Con el estímulo de la propaganda pertinaz, lo sembrado antaño cobra vida y el nacionalismo dormido, aprendido desde la niñez en cuentos infantiles, historias locales y viejas leyendas, despierta y sirve de cimiento al acelerado aluvión de nuevas consignas políticas.

El pasado idealizado vuelve y actualiza la profecía de la secular opresión de Cataluña por España con la prohibición de formar hoy una república soberana mediante una secesión territorial, pero sin más demostración, porque coinciden el pasado y el presente en un discurso que excluye todo elemento crítico y cualquier atisbo de duda. Rescatados por la memoria, los viejos mitos cobran vida y se convierten en aliento de la voluntad y en fuerza actuante; en actos individuales y en movilización colectiva.

El relato soberanista apela a la actividad detrás de unas pocas y simples ideas dotadas de gran valor simbólico: la lengua, la nación, la tierra, la historia y el origen, al que hay que volver, haciendo que el futuro se parezca al pasado imaginado. Dotado de una gran seguridad en sí mismo, ofrece una explicación simple a fenómenos muy complejos; la culpa de todo la tiene el otro, el adversario de siglos, el opresor de ayer y de siempre.

**Registros proporcionados**

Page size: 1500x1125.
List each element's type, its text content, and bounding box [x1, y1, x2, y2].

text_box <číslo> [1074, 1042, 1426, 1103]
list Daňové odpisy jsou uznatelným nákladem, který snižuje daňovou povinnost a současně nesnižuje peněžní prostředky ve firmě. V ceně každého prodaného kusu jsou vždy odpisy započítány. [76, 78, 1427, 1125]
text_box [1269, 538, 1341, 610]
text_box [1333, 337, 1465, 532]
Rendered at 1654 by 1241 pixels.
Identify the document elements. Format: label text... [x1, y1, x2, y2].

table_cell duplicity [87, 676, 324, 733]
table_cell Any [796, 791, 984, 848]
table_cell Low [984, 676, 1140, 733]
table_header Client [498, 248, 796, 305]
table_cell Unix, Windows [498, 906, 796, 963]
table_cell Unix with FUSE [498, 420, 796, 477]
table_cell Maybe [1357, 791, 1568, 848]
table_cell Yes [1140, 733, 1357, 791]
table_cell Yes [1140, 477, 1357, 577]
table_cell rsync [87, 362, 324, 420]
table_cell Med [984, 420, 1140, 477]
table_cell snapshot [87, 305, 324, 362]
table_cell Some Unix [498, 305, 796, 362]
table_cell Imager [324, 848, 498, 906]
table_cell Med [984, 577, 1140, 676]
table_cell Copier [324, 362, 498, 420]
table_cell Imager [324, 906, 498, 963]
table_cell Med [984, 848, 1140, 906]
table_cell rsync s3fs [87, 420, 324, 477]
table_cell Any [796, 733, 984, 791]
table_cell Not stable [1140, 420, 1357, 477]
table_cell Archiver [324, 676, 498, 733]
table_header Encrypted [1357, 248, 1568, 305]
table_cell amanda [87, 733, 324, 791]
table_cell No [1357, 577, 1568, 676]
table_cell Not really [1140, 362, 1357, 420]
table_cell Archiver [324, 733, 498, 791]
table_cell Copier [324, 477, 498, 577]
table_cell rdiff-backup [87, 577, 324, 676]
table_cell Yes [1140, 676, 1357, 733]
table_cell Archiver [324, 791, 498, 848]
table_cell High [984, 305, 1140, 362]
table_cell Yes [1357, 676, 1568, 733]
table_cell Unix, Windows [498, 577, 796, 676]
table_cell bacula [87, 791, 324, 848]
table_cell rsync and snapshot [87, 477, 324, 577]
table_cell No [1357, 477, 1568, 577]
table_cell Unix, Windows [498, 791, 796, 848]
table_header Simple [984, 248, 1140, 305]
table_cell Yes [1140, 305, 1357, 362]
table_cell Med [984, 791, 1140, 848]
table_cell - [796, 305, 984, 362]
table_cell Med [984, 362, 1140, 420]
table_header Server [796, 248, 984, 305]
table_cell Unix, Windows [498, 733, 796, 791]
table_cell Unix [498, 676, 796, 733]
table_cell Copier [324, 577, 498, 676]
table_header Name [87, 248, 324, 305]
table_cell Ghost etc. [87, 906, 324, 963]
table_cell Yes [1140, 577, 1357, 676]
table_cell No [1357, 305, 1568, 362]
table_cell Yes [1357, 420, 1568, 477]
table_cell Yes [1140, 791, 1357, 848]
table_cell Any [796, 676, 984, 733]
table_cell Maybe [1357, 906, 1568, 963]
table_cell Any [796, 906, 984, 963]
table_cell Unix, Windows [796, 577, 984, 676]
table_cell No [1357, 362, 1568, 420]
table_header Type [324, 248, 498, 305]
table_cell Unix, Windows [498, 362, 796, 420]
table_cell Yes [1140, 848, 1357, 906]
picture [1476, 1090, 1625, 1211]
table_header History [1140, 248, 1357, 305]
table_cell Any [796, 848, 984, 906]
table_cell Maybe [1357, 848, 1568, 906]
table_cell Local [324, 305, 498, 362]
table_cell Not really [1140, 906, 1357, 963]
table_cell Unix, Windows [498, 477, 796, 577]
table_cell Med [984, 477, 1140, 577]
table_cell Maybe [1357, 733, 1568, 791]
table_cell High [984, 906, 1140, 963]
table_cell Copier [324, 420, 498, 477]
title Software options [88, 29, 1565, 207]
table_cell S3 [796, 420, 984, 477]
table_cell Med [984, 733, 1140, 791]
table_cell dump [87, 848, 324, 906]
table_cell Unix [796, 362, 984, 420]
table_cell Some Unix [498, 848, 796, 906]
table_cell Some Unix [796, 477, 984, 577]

**Instrucciones**
a) Según el texto proporcionado, ¿cuáles son las ideas de gran valor simbólico a las que apela el relato soberanista?
b) Calcule cuántas líneas de los registros contienen la palabra "Windows" e indique únicamente esa cifra.

**Respuestas**
a) La lengua, la nación, la tierra, la historia y el origen.

b) 7